You are missing the point. The capitalist system as it stands does not and will not bring everybody out of abject poverty. Of course it creates wealth, that is a given. But considering the levels of wealth, the advancements in technology and medicine, there is no reason why anyone should be living in abject poverty.
Arguably it is not capitalism per se, that is the problem, but rather the systemic greed and corruption inherent in the system. But if you accept that point, then you should accept that socialist systems didn't fail because of socialism per se, but rather the systemic greed and corruption inherent in those systems - in the end, human failure and inefficiency.


----------



## Purple

jjm2016 said:


> Well you will have to go along with TheBigShort so if you want change


I don't understand your post.


----------



## Purple

TheBigShort said:


> You are missing the point. The capitalist system as it stands does not and will not bring everybody out of abject poverty. Of course it creates wealth, that is a given. But considering the levels of wealth, the advancements in technology and medicine, there is no reason why anyone should be living in abject poverty.
> Arguably it is not capitalism per se, that is the problem, but rather the systemic greed and corruption inherent in the system. But if you accept that point, then you should accept that socialist systems didn't fail because of socialism per se, but rather the systemic greed and corruption inherent in those systems - in the end, human failure and inefficiency.


Greed is inherent in people, not a system. I want to live in a world where everybody has a fair chance at the pursuit of happiness. That means that there cannot be subsidies or tariffs on trade and access to markets can only be based on standards (health and safety, product quality, environmental standards etc.). The Common Agricultural Policy kills more people every year than ISIS and yet getting rid of it is referred to as a "race to the bottom". In reality getting rid of it is a ladder from the bottom for those currently outside of it.


----------



## Firefly

TheBigShort said:


> You are missing the point. The capitalist system as it stands does not and will not bring everybody out of abject poverty. Of course it creates wealth, that is a given. But considering the levels of wealth, the advancements in technology and medicine, there is no reason why anyone should be living in abject poverty.
> Arguably it is not capitalism per se, that is the problem, but rather the systemic greed and corruption inherent in the system. But if you accept that point, then you should accept that socialist systems didn't fail because of socialism per se, but rather the systemic greed and corruption inherent in those systems - in the end, human failure and inefficiency.





Purple said:


> Greed is inherent in people, not a system.

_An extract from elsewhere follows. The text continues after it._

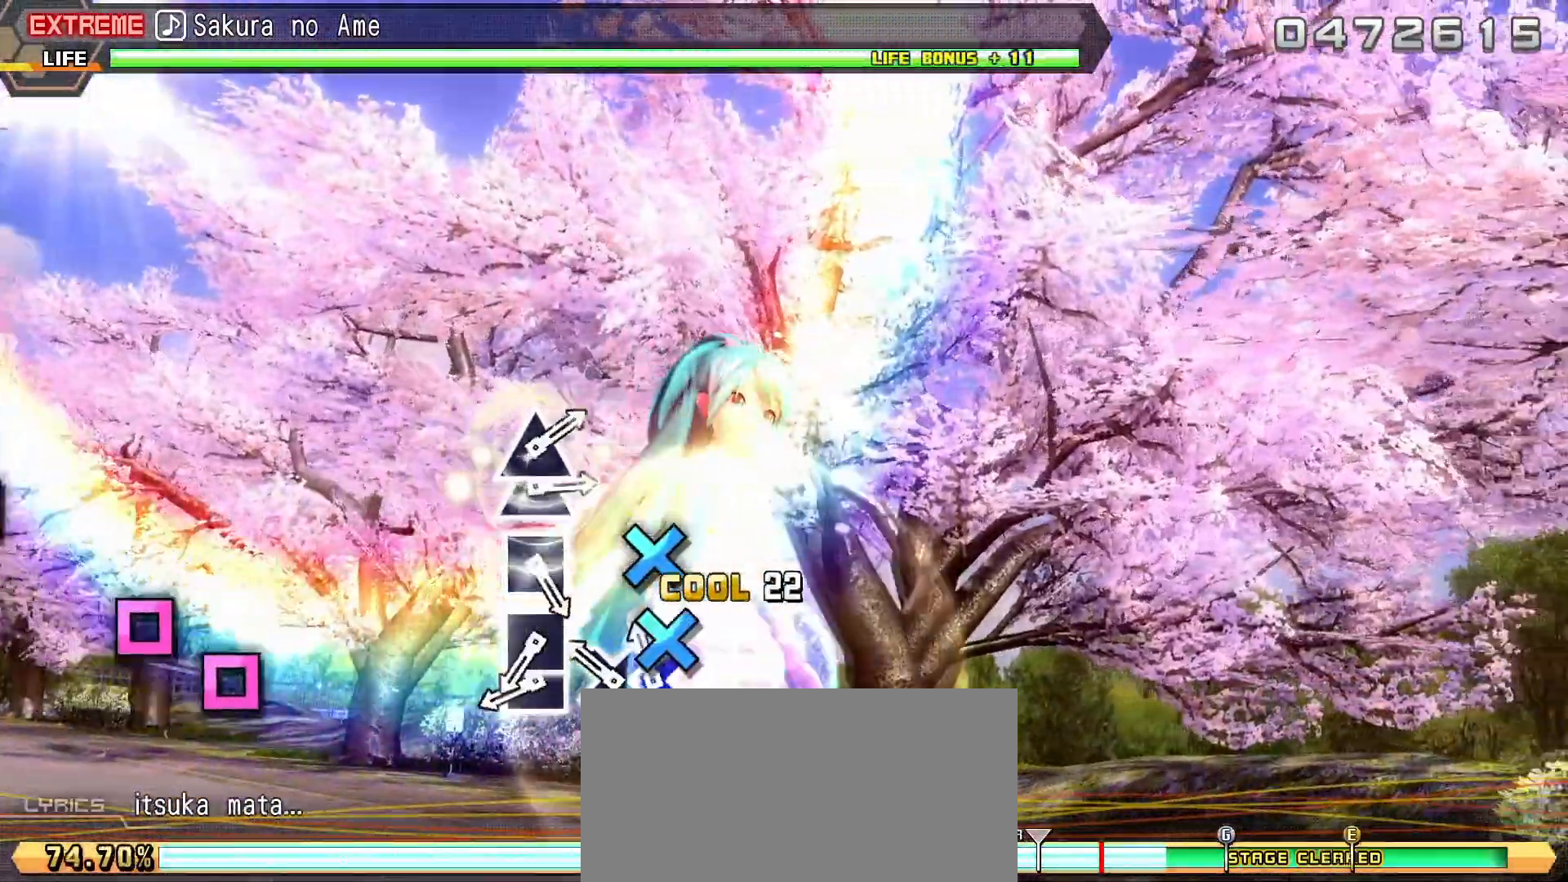
{"dt_ms": 500, "buttons": [], "left_stick": "center", "events": [[167, "SQUARE", "down"], [233, "SQUARE", "up"], [350, "SQUARE", "down"], [417, "SQUARE", "up"]]}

This is it for me. Throughout our time on this planet we have shown time and again that people have been left to starve whilst others have an abundance of wealth. Trying to take from those at the very top is expensive and ultimately futile. The best we can hope for is that barriers are kept down and income is based on effort. Capitalism for all it's failings provides this much more so than any of its counterparts on the far left which just end up with everyone being poor! I again refer you to the millions of people in china who have joined the middle class since China "opened up".


----------



## TheBigShort

Purple said:


> At the moment in the USA you don't pay tax on income given to charity. In Ireland the charity gets the tax back so it amounts to the same thing. What other tax breaks are you referring to?



That's not how I understand our tax laws for charitable donations.

http://www.revenue.ie/en/personal/charities.html

My reading is that donations from €250 to €1m can be offset against tax liability.



Purple said:


> So someone starts a company and never grows it past the level at which they earn €2 million a year. That's a lot of jobs not created and a lot of taxes not paid.



No not at all. And to be fair, the nuts and bolts of such a proposal would need in-depth scrutiny. But in essence it refers to the personal income of an individual as distinct personal wealth. There would be nothing stopping anyone from acquiring personal wealth greater than €2m, stocks, property, investments etc. What it would boil down to is effectively a €2m a year lifestyle. The private jet, island, castle markets would take a hit, but probably that's all.
So if you set up a business tomorrow and it suddenly takes off worth billions, you will only be able to pay yourself €2m.
It's hard to get figures on this but in 2012 there were some 300+ people in Ireland that declared an income in excess of €2m.
So in real terms a tiny, tiny portion of people would be affected by such a proposal.



Purple said:


> There are plenty of left-wing parties who are not in the pockets of vested interest groups such as Trade Unions (most people with a trade are not in trade unions and most people in trade unions do not have a trade). They were necessary in their day but their day had passed. It passed when they stopped representing the poor and instead served middle-income earners to the determent of the poor.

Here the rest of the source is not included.